Our appointment with the cranio-facial team and our plastic surgeon was to be a dreary affair where we talked about the structures around The Boy’s mouth to steel ourselves for the journey ahead. It seems they were expecting his pre-maxilla to require some intervention to bring it closer to his face before the surgery on his lip could commence. They had already ruled out using a kind of bonnet to provide traction, and so were planning to discuss various appliances which would use plates and screws over the course of several months to pull this bit of flesh back toward his mouth and into a position where it would be able to be integrated into a surgical repair. This would, of course, make feeding all the more difficult and would in all likelihood undo much of the progress he’s made. Plus, it would be darned uncomfortable.
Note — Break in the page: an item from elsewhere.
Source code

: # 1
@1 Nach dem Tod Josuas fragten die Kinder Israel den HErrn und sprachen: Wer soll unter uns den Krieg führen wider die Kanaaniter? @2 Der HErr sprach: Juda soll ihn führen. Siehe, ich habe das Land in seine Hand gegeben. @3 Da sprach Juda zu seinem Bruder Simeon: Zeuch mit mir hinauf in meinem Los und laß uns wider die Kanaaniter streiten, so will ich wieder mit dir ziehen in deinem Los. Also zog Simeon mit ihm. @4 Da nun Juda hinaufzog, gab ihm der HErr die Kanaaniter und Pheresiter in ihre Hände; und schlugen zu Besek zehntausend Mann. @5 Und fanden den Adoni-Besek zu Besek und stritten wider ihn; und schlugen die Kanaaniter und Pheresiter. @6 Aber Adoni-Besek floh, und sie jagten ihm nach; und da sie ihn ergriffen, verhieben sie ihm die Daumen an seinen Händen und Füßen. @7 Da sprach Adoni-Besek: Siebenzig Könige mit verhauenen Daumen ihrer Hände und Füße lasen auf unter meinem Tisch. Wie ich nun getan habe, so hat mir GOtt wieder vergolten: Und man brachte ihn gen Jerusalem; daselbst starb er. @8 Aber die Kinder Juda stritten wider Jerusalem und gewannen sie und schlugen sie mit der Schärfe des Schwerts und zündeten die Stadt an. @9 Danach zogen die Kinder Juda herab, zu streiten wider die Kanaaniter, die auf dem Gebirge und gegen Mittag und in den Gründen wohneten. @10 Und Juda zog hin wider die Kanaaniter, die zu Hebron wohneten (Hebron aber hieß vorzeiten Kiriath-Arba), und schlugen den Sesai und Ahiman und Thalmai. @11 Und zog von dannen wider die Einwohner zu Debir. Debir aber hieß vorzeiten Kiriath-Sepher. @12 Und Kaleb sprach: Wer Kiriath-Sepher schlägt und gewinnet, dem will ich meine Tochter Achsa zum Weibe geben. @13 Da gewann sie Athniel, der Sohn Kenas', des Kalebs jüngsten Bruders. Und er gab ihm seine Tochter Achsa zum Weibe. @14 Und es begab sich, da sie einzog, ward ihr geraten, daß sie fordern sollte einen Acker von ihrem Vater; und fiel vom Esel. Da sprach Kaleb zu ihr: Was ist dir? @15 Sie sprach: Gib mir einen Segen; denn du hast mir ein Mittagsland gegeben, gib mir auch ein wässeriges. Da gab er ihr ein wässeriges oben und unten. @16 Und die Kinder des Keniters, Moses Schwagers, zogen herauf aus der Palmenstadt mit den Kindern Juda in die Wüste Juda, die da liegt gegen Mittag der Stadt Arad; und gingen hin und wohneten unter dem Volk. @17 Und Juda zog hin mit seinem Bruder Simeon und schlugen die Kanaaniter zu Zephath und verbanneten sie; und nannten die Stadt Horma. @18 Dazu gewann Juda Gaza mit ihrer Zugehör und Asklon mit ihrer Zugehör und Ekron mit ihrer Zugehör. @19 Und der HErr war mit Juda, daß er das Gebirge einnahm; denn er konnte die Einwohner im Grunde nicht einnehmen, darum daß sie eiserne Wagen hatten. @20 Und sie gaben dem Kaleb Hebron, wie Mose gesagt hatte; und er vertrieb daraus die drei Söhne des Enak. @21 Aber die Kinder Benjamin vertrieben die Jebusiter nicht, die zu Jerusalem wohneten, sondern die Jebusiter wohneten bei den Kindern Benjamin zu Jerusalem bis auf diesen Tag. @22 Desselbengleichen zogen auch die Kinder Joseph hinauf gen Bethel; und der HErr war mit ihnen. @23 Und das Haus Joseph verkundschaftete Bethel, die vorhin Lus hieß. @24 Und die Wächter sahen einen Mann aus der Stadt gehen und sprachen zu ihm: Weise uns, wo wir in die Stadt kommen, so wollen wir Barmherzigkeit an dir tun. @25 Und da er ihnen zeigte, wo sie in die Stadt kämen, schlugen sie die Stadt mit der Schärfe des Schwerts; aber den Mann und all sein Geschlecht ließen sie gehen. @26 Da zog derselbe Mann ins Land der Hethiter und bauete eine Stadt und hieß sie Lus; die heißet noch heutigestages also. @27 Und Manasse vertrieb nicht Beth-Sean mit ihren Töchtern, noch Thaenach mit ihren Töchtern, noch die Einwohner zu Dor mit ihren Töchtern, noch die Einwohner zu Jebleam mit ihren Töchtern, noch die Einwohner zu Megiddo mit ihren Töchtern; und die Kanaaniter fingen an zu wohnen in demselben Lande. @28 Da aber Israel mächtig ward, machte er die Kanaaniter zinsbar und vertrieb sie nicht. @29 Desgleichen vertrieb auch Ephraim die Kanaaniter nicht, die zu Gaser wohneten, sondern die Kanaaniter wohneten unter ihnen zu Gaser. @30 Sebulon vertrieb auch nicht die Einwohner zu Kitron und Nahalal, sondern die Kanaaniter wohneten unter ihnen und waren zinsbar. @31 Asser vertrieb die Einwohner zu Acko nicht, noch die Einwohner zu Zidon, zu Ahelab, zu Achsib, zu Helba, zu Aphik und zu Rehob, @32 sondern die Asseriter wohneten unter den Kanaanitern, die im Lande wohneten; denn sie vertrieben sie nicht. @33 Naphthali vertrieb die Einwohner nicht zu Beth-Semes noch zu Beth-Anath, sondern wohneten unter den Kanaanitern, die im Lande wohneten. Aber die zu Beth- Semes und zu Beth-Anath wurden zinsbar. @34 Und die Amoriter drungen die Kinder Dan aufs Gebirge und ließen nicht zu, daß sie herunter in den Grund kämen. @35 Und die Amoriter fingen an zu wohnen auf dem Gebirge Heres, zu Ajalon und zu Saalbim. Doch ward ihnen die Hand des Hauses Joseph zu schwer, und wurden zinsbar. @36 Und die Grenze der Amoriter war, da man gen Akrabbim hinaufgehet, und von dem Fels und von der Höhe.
Well, jaws dropped and eyebrows soared when they saw our Will. For, it seems, this dreaded nasal canula, which has delivered oxygen to his nose for the past month or so, has somehow, inexplicably moved that bit of flesh into perfect position. This tube of prongy silicone that we have plotted against has actually provided the perfect traction. Our frustration with his tiny dependence upon oxygen was, in the end, stood on its ear. For the very thing that we have cursed has turned out to be a blessing.
So once everyone had come by to shake their head and stare in wonder, we were told that we could go ahead with his lip closure once he’s recovered from his second heart operation. “We don’t need to see him again,” they said with relief and joy, “just let us know when you’re back in the Cardiac ICU, and we’ll talk then.”